- [WHAT IS EXPECTED]: Determine how many lines of the material below include "events", and reply with that number alone.

- [DATASET EXCERPT]:
***

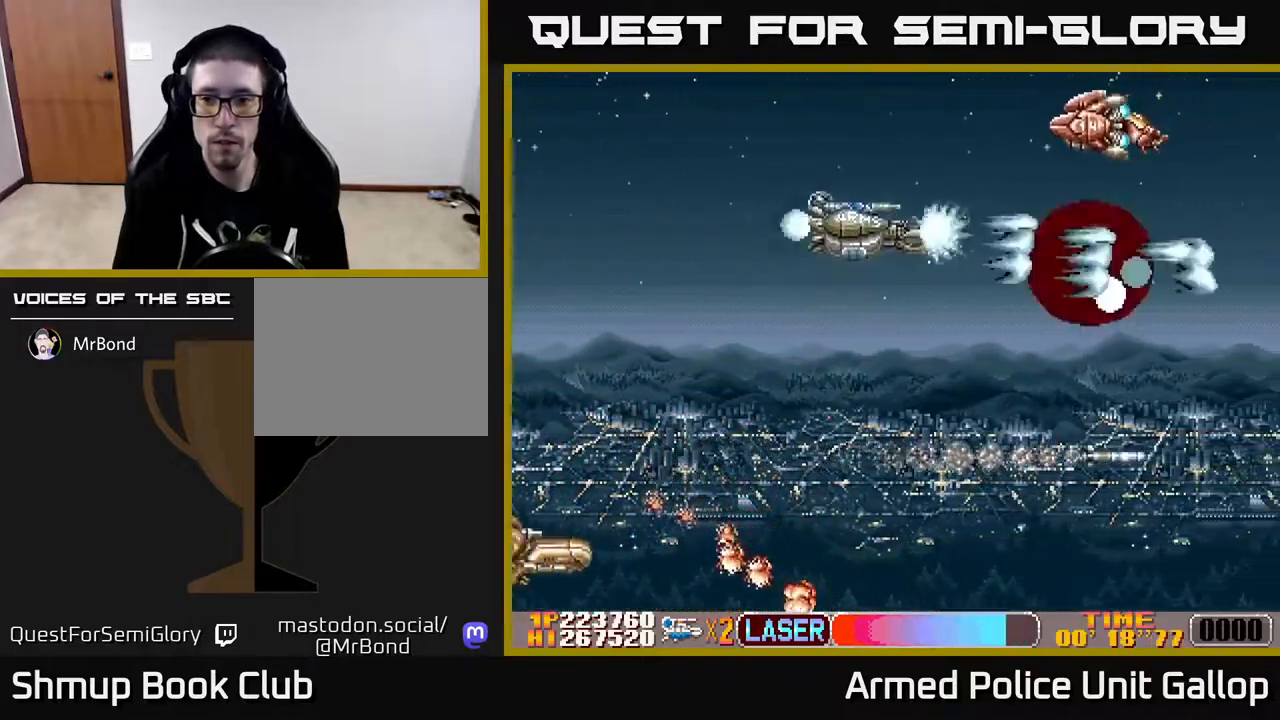
{"buttons": ["DPAD_DOWN"], "left_stick": "center", "right_stick": "center", "events": [[117, "DPAD_LEFT", "down"], [133, "DPAD_UP", "up"], [250, "DPAD_UP", "down"], [267, "DPAD_LEFT", "up"], [300, "DPAD_RIGHT", "down"], [350, "DPAD_UP", "up"], [383, "DPAD_DOWN", "down"], [433, "DPAD_RIGHT", "up"], [500, "A", "up"]]}
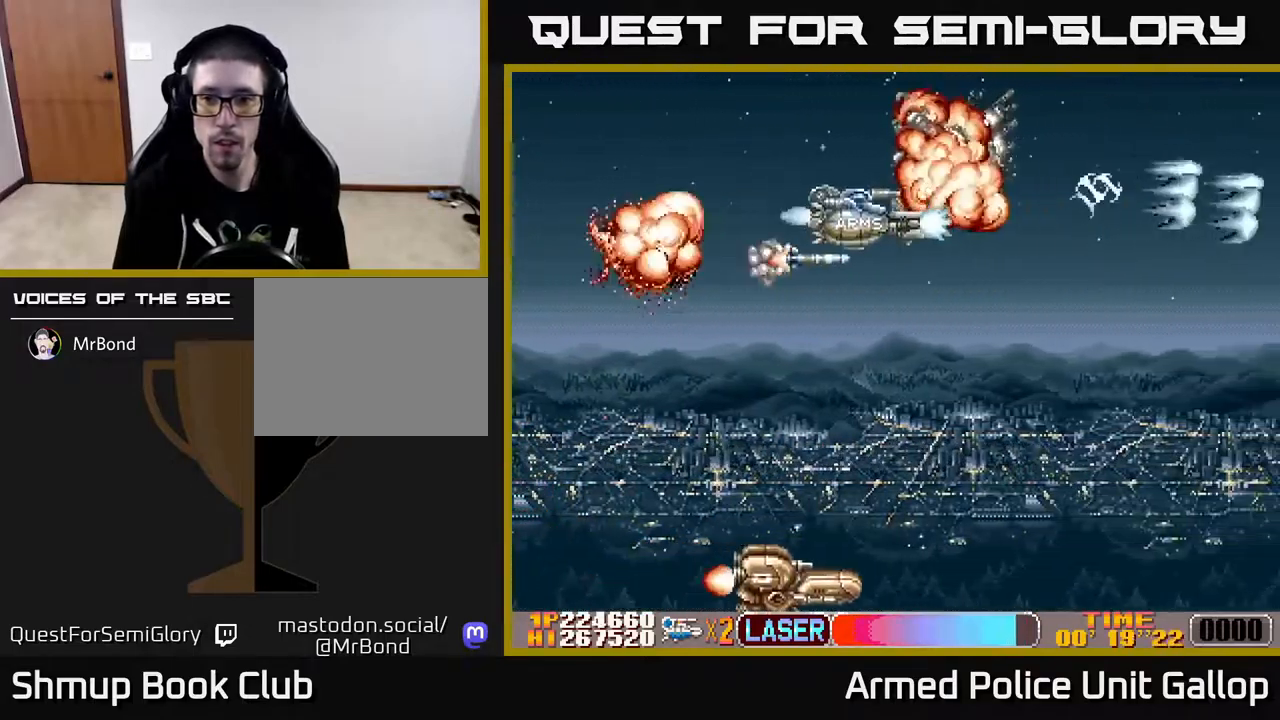
{"buttons": ["B", "DPAD_DOWN"], "left_stick": "center", "right_stick": "center", "events": [[17, "A", "down"], [17, "B", "down"], [67, "A", "up"], [267, "DPAD_RIGHT", "down"], [300, "DPAD_RIGHT", "up"]]}
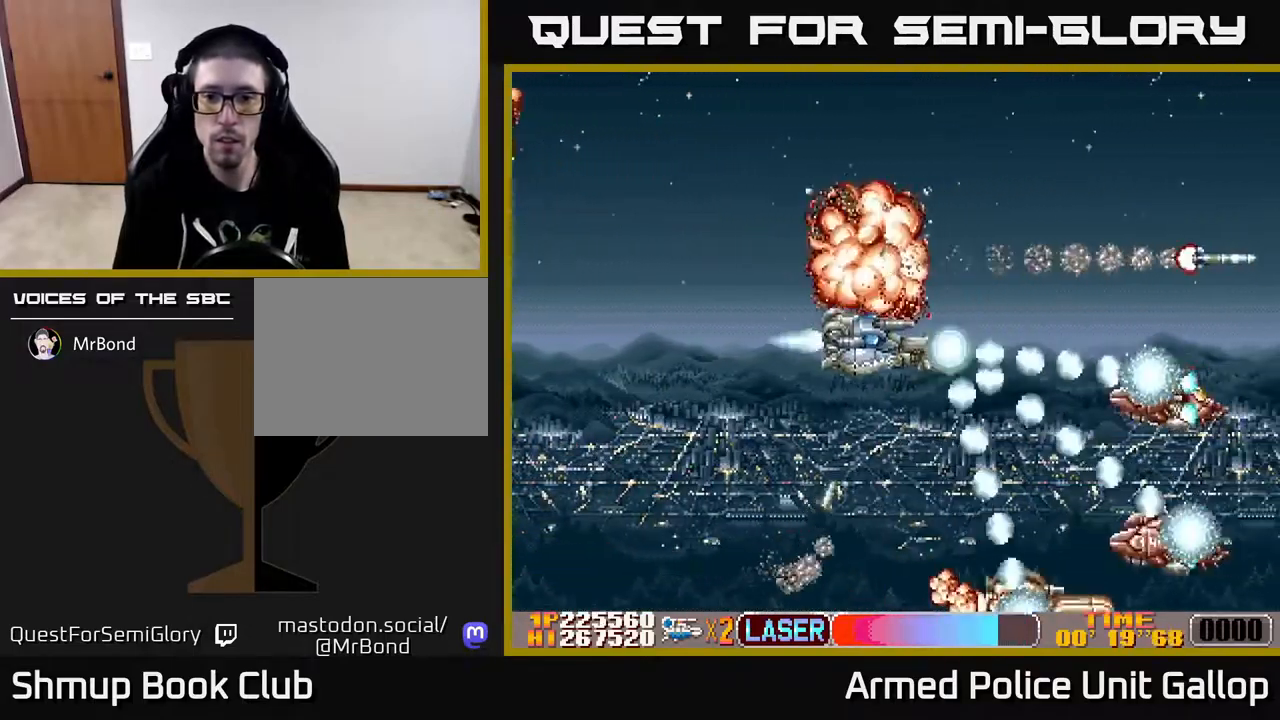
{"buttons": ["B", "DPAD_DOWN"], "left_stick": "center", "right_stick": "center"}
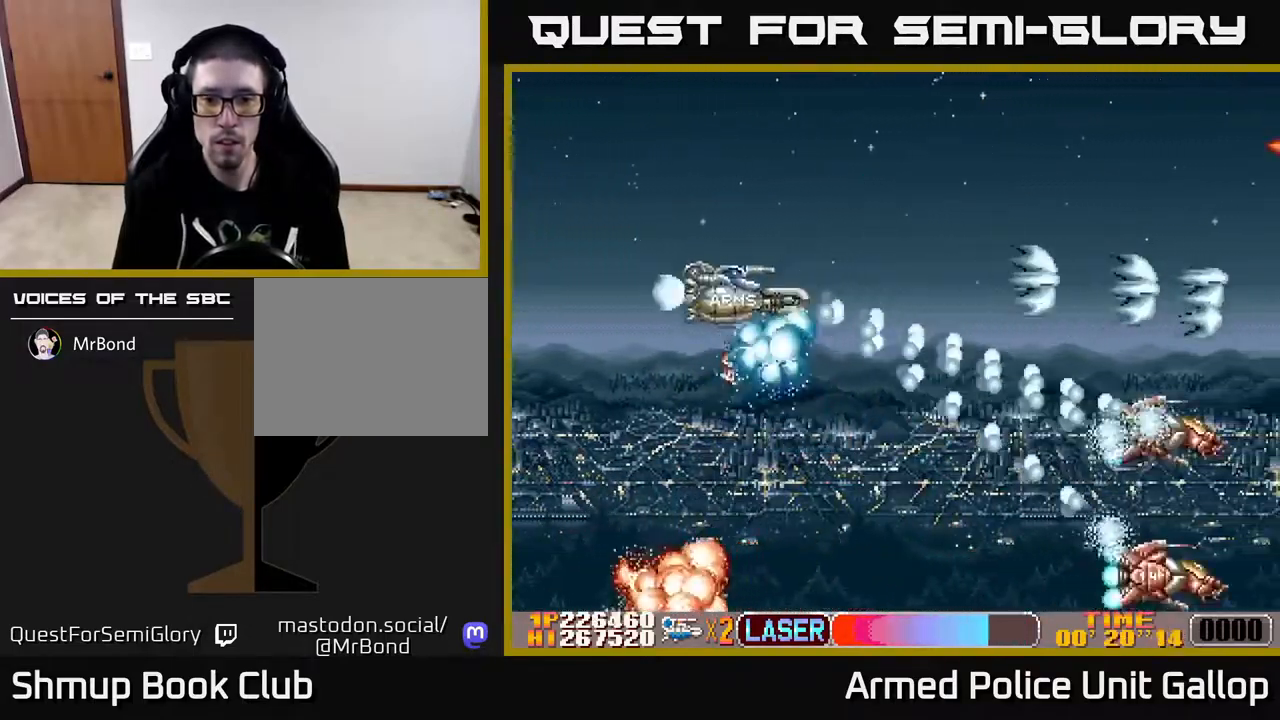
{"buttons": ["A", "DPAD_UP", "DPAD_RIGHT"], "left_stick": "center", "right_stick": "center", "events": [[183, "DPAD_RIGHT", "down"], [233, "DPAD_DOWN", "up"], [267, "DPAD_UP", "down"], [283, "DPAD_RIGHT", "up"], [417, "A", "down"], [450, "B", "up"], [500, "DPAD_RIGHT", "down"]]}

***

- [TASK OUTPUT]: 3